_Work request_:
Answer these from the game review, one per line:
1. What changes depending on which gun the player uses?
2. Which way of playing did the reviewer find less accurate?
3. What two things does the reviewer say could have been improved?

_Text shown_:
=-=-=
It's no wonder this game has a seizure warning, but what a seizure it would be!
A great feature that really has you feeling involved is the difference in sound-fx, based on which gun you use. Your senses are already feeling greatly overwhelmed (in an awesome way) by the visuals and the music, so adding on the idea that each gun plays a different sort of musical 'sound' as you shoot it makes it all the better.
You can play the game with the Xbox controller, but it's not even half as fun and, surprisingly, it's a lot less accurate. I played better using the Kinect, plus it felt more 'magical' as I stood there waving my hands to restore order instead of sitting and jabbing at buttons.
There are only two things that could have been improved, one being the gun transitioning, and the other having to do with there being no checkpoints. Since you cannot use two guns (two hands) at once, you need to remember to keep the hand you're not using still and by your side so the Kinect will focus on the hand you want. This proves to be a nuisance when you're fighting multiple enemies that require different guns as you have to keep changing your hand; several times I'd switch guns and the game would follow the hand I wasn't using, moving the screen with it and giving enemies a window while I flailed until it would recognize the hand I'd want it to. There is an option to change the controls, so you can simply clap to switch guns, but between the two I found the clapping to be not as efficient when battling numerous enemies at once.
=-=-=
_Given data_:
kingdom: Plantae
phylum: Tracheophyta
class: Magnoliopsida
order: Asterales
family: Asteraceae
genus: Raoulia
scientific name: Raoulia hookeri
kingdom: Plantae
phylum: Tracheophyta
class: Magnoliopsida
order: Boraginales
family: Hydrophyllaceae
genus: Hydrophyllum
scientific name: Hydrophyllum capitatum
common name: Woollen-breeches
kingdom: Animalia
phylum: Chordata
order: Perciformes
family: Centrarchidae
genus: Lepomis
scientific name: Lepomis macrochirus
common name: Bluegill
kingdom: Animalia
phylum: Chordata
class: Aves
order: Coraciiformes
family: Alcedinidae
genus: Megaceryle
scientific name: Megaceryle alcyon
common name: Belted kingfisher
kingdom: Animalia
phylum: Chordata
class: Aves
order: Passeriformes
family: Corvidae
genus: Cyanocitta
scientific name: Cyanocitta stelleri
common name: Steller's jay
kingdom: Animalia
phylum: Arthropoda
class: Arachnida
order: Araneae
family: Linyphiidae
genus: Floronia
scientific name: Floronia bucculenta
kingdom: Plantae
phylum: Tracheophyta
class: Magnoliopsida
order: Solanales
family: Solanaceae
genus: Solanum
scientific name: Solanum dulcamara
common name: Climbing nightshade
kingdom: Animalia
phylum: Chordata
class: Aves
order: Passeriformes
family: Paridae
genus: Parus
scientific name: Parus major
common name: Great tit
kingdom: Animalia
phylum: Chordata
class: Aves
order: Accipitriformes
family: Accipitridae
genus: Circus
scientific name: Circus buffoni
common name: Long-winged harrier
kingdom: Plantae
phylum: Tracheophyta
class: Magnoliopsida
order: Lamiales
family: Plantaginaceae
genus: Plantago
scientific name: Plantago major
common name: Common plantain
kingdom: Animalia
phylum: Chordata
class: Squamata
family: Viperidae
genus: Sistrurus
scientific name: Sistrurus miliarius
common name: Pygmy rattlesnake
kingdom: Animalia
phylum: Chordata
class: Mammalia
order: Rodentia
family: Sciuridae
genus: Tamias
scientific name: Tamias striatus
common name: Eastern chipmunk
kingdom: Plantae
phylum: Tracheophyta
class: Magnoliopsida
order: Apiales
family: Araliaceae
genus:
=-=-=
_Exercise answer_:
1. The sound effects: each gun plays a different musical sound as you shoot it.
2. Playing with the Xbox controller.
3. The gun transitioning and the lack of checkpoints.